Mikhaïl Fridman contre les Pays-Bas : un arbitrage de centaines de millions

Mikhaïl Fridman a entamé une procédure d'arbitrage contre les Pays-Bas, accusant le pays d'expropriation de ses investissements. La plainte concerne la protection des investissements en vertu de l'accord soviéto-néerlandais de 1989, et son montant se chiffre en centaines de millions d'euros.
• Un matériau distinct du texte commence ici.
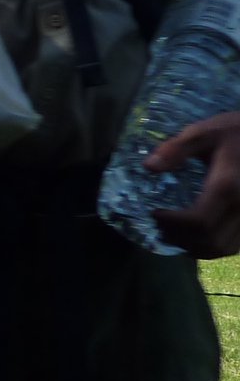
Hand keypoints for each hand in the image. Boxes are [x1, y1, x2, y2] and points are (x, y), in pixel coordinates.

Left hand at [148, 111, 239, 257]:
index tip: (155, 214)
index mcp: (228, 187)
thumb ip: (175, 149)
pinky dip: (212, 246)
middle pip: (210, 241)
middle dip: (180, 238)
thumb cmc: (236, 132)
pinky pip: (235, 245)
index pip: (199, 222)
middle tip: (159, 226)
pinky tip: (195, 235)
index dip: (173, 225)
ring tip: (173, 233)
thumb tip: (149, 167)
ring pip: (224, 249)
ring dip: (195, 247)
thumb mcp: (204, 132)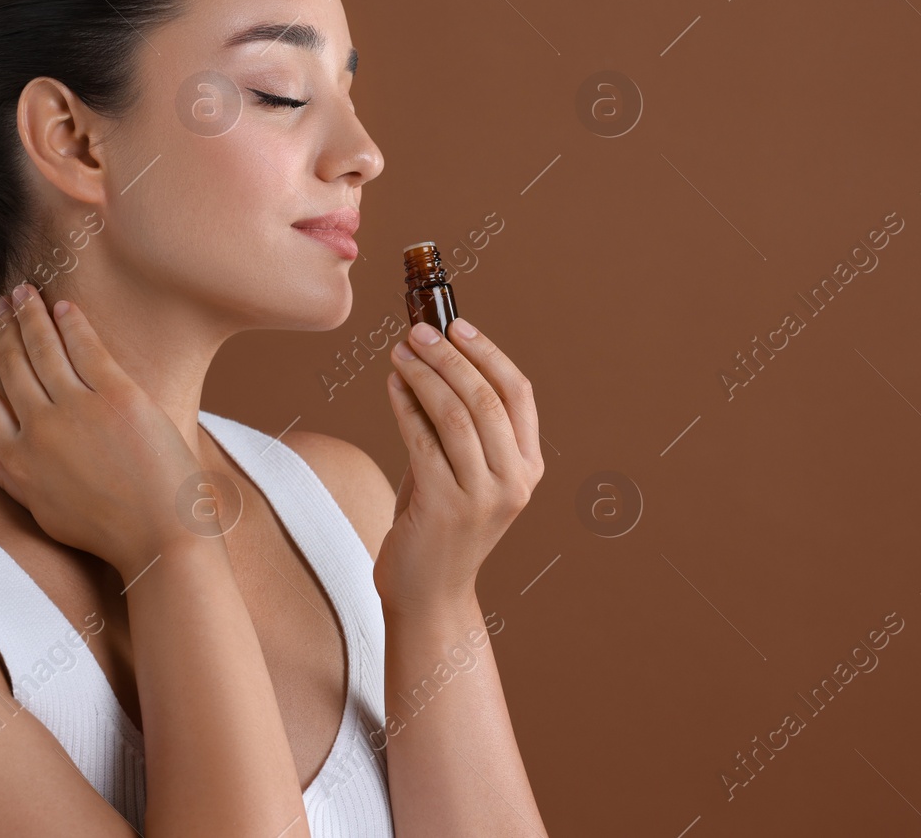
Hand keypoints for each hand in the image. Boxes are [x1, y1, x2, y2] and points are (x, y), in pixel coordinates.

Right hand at [0, 282, 210, 574]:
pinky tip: (63, 307)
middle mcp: (40, 431)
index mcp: (17, 460)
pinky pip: (87, 349)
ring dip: (30, 316)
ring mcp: (78, 411)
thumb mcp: (41, 508)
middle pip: (11, 366)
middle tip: (1, 302)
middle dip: (2, 329)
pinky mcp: (118, 397)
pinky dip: (71, 324)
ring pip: (43, 350)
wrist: (162, 536)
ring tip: (25, 292)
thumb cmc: (106, 529)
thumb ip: (2, 472)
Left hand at [377, 317, 543, 619]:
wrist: (429, 594)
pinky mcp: (444, 506)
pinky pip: (422, 440)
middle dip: (450, 356)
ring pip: (454, 414)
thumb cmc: (441, 524)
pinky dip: (404, 405)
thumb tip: (433, 360)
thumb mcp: (464, 472)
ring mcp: (483, 496)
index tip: (458, 326)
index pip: (519, 394)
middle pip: (486, 398)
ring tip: (400, 351)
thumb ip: (460, 427)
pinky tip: (392, 385)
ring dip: (424, 375)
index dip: (489, 353)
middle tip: (418, 331)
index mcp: (529, 468)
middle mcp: (514, 481)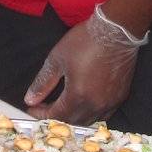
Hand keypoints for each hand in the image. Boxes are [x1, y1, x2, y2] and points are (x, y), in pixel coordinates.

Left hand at [23, 8, 144, 124]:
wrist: (116, 30)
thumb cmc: (85, 41)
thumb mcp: (57, 59)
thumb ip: (43, 82)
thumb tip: (30, 98)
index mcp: (78, 96)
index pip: (56, 115)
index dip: (41, 114)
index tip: (32, 108)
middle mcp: (95, 104)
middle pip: (72, 121)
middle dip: (55, 116)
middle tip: (44, 107)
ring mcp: (110, 102)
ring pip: (88, 120)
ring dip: (73, 117)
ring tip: (62, 106)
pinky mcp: (120, 96)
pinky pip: (103, 114)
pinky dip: (90, 113)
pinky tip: (83, 104)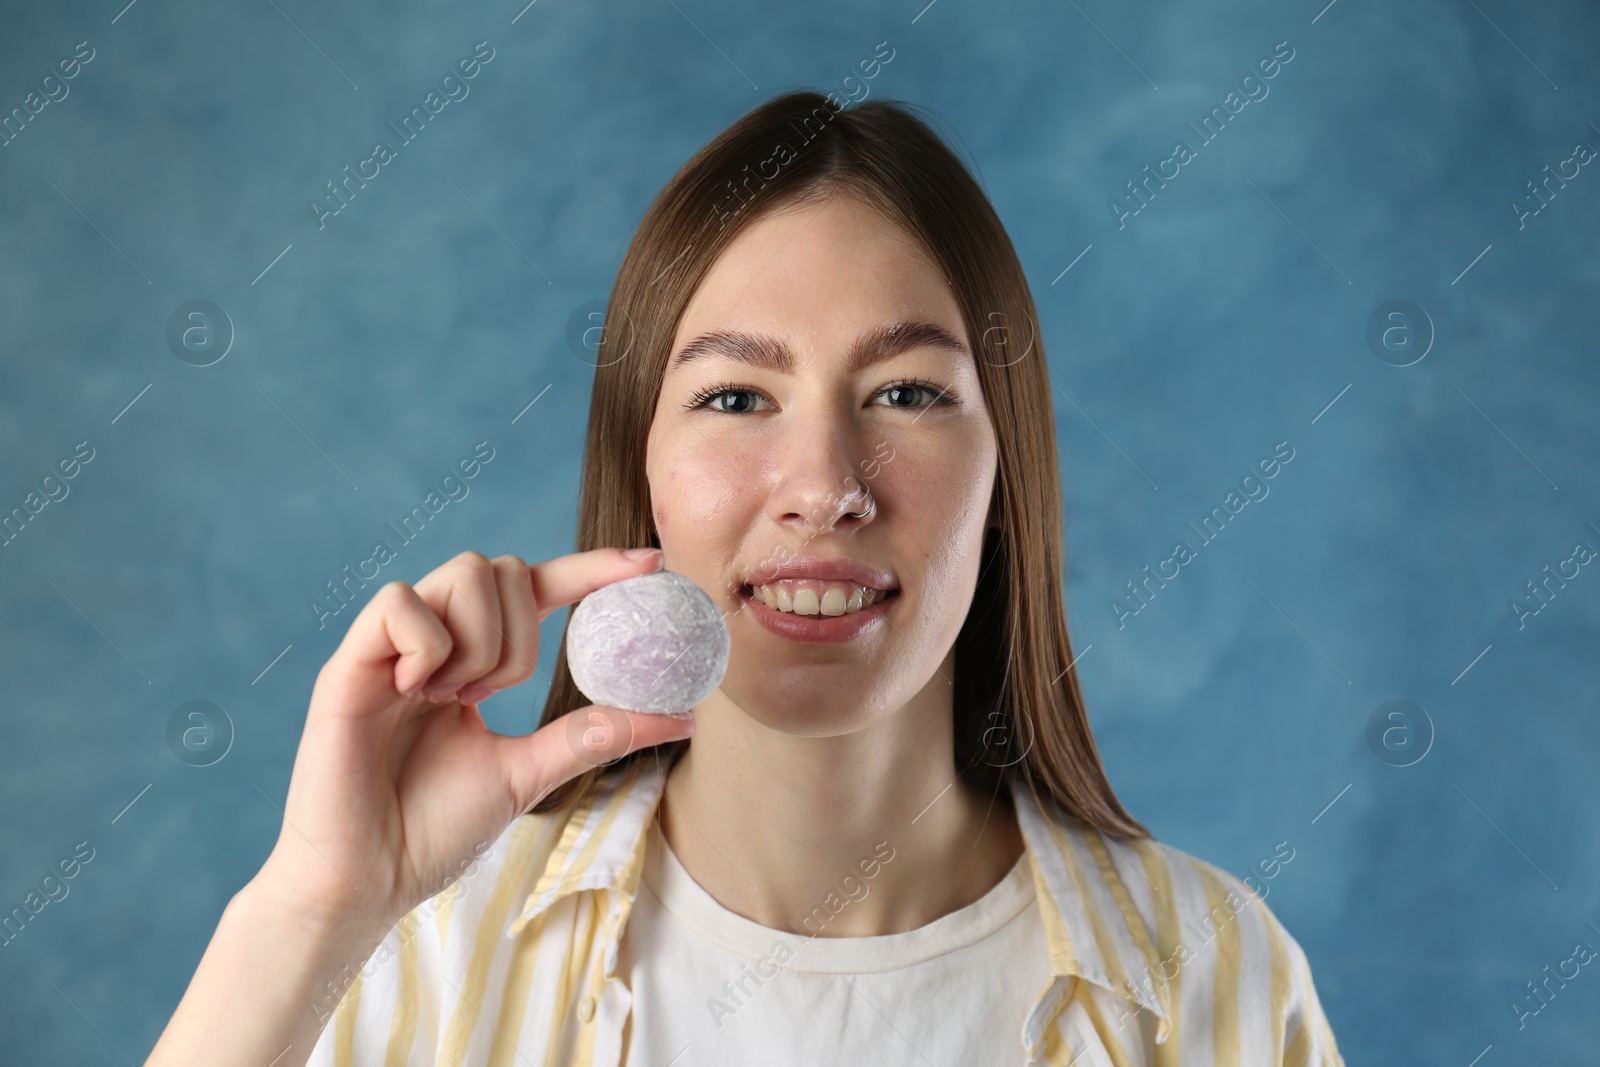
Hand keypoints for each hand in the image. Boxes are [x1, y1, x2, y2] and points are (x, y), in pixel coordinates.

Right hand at [251, 547, 692, 933]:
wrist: (367, 880)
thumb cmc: (434, 831)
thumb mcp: (530, 772)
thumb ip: (595, 734)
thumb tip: (681, 716)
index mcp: (472, 662)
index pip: (538, 590)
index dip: (592, 569)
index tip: (651, 564)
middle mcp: (433, 642)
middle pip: (503, 567)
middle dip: (523, 632)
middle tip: (496, 696)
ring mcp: (390, 647)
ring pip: (462, 571)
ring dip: (481, 640)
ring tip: (454, 701)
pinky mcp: (349, 661)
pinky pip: (400, 602)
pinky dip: (428, 644)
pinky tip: (417, 694)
L'essentiel des griefs de l'homme d'affaires envers les Pays-Bas est lié à la faillite de l'Amsterdam Trade Bank, qu'il a acquise via ses structures en 2001. Après l'imposition de sanctions en 2022, la banque s'est retrouvée dans une situation difficile et a été déclarée insolvable, malgré un ratio de fonds propres élevé de plus de 22 %. Fridman affirme que la banque était solvable et stable, et que sa faillite est une conséquence directe des restrictions économiques.

Un argument supplémentaire du plaignant est la décision de la Cour de justice de l'UE de 2024. À l'époque, la Cour a reconnu que le Conseil de l'UE n'avait pas justifié les raisons de l'imposition de sanctions contre Fridman, bien que les restrictions aient ensuite été maintenues sur de nouvelles bases. L'homme d'affaires considère cela comme une preuve d'une approche arbitraire des sanctions.

La procédure d'arbitrage se déroule à Dubaï, au Centre financier international. Les parties ont convenu d'un règlement qui permet l'utilisation de l'intelligence artificielle pour des tâches auxiliaires — recherches juridiques, traduction et vérification des citations. Il est toutefois interdit de télécharger des documents confidentiels du dossier dans des systèmes d'IA ouverts sans protection des données.

Ce processus est le troisième litige arbitral de Fridman contre des États européens. Auparavant, il avait intenté des actions en justice contre le Luxembourg et le Royaume-Uni, tentant de contester le gel des avoirs et d'autres conséquences des sanctions. Dans cette nouvelle affaire, les questions clés seront l'interprétation des sanctions comme une expropriation illégale et la responsabilité des Pays-Bas pour les décisions prises au niveau de l'UE.

Les avocats évaluent les chances des parties de manière mitigée. L'accord de protection des investissements prévoit effectivement une protection contre l'expropriation, mais l'interprétation des sanctions comme une forme d'expropriation reste discutable. Si Fridman parvient à prouver que les actions des Pays-Bas ont entraîné la perte de son capital, cela constituerait un précédent important pour d'autres investisseurs ayant souffert des sanctions.